Every entry has to be restated word for word.

_Provided data_:

# # # # #

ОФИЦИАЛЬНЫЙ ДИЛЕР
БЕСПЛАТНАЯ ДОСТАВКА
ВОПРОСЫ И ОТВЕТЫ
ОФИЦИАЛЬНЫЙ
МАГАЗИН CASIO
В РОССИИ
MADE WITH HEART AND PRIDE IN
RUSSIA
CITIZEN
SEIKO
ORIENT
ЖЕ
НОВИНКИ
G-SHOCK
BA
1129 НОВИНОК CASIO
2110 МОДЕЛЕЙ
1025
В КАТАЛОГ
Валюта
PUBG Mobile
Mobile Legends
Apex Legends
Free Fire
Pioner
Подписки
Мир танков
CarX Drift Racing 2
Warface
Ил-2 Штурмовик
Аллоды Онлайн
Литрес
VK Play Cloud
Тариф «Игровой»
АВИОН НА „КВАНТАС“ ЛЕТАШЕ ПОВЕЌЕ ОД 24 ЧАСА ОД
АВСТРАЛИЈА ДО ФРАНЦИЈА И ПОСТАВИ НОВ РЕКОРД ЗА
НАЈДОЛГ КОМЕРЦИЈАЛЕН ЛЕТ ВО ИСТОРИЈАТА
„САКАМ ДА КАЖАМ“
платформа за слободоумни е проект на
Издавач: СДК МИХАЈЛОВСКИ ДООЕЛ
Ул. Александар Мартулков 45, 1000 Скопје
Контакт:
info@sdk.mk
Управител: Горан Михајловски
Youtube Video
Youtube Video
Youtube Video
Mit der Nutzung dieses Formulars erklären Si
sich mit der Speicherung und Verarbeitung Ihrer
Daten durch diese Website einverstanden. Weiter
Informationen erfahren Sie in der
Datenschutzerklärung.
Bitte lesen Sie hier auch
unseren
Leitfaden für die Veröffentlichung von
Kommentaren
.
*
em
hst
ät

# # # # #

_The completed task_:
ОФИЦИАЛЬНЫЙ ДИЛЕР
БЕСПЛАТНАЯ ДОСТАВКА
ВОПРОСЫ И ОТВЕТЫ
ОФИЦИАЛЬНЫЙ
МАГАЗИН CASIO
В РОССИИ
MADE WITH HEART AND PRIDE IN
RUSSIA
CITIZEN
SEIKO
ORIENT
ЖЕ
НОВИНКИ
G-SHOCK
BA
1129 НОВИНОК CASIO
2110 МОДЕЛЕЙ
1025
В КАТАЛОГ
Валюта
PUBG Mobile
Mobile Legends
Apex Legends
Free Fire
Pioner
Подписки
Мир танков
CarX Drift Racing 2
Warface
Ил-2 Штурмовик
Аллоды Онлайн
Литрес
VK Play Cloud
Тариф «Игровой»
АВИОН НА „КВАНТАС“ ЛЕТАШЕ ПОВЕЌЕ ОД 24 ЧАСА ОД
АВСТРАЛИЈА ДО ФРАНЦИЈА И ПОСТАВИ НОВ РЕКОРД ЗА
НАЈДОЛГ КОМЕРЦИЈАЛЕН ЛЕТ ВО ИСТОРИЈАТА
„САКАМ ДА КАЖАМ“
платформа за слободоумни е проект на
Издавач: СДК МИХАЈЛОВСКИ ДООЕЛ
Ул. Александар Мартулков 45, 1000 Скопје
Контакт:
info@sdk.mk
Управител: Горан Михајловски
Youtube Video
Youtube Video
Youtube Video
Mit der Nutzung dieses Formulars erklären Si
sich mit der Speicherung und Verarbeitung Ihrer
Daten durch diese Website einverstanden. Weiter
Informationen erfahren Sie in der
Datenschutzerklärung.
Bitte lesen Sie hier auch
unseren
Leitfaden für die Veröffentlichung von
Kommentaren
.
*
em
hst
ät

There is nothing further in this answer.